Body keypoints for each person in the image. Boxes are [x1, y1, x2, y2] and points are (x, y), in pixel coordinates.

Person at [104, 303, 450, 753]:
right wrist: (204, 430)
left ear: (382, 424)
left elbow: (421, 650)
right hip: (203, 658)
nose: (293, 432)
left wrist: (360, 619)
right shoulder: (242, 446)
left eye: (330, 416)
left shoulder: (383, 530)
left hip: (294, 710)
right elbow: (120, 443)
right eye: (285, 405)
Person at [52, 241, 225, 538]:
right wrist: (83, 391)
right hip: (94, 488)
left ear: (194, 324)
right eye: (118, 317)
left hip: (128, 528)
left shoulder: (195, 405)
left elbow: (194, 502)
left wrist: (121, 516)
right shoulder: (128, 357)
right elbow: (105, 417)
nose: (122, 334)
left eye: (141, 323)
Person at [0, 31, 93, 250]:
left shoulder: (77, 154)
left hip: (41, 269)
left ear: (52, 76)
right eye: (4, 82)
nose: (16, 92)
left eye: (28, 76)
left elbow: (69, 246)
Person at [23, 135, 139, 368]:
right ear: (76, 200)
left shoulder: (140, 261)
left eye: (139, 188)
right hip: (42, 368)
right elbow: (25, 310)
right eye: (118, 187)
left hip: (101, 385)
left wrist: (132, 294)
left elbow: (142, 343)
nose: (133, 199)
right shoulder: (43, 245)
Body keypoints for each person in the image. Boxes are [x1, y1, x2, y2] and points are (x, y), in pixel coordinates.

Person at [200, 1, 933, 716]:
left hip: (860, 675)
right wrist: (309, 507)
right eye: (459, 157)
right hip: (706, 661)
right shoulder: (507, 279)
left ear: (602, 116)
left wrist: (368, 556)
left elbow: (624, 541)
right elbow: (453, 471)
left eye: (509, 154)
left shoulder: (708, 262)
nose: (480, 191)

★ ★ ★ ★

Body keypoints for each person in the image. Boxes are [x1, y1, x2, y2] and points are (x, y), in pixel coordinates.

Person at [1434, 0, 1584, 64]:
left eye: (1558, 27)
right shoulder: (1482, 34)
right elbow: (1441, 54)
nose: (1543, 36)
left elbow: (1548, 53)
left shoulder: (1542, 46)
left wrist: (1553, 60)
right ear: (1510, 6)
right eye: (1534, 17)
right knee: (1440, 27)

★ ★ ★ ★

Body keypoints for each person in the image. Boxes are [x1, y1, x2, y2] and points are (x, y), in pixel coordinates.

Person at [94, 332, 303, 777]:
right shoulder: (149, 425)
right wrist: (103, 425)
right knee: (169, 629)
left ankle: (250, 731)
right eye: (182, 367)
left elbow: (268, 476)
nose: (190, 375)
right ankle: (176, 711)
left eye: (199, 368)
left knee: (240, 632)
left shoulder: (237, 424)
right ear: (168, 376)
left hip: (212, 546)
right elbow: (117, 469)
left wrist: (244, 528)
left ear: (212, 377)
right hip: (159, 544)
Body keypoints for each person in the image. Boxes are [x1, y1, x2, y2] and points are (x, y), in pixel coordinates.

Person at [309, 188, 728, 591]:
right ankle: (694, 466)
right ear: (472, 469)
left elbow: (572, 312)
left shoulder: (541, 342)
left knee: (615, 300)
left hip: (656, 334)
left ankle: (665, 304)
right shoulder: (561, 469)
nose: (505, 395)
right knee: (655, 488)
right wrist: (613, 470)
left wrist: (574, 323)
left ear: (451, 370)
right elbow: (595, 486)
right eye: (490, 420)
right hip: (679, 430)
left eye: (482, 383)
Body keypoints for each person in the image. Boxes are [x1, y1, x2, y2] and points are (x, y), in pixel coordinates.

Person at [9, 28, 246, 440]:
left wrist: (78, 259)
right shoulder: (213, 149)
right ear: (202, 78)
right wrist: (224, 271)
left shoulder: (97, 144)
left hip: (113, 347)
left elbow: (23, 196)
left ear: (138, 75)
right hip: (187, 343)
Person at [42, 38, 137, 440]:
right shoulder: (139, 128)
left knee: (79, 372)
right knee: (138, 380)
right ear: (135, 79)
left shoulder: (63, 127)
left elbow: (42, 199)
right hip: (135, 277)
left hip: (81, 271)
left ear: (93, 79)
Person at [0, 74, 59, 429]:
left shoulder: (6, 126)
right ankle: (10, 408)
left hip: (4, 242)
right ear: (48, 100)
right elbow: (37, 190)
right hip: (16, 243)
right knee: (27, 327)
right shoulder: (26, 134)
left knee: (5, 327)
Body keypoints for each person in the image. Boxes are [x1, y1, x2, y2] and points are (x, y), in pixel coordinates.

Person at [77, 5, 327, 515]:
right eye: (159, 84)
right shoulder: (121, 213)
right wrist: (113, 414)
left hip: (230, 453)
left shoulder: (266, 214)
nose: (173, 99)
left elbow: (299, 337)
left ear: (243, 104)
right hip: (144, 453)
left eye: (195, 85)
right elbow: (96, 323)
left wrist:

★ ★ ★ ★

Every line above that includes the string "ankle" should be counted, and the answer should be that number only.

5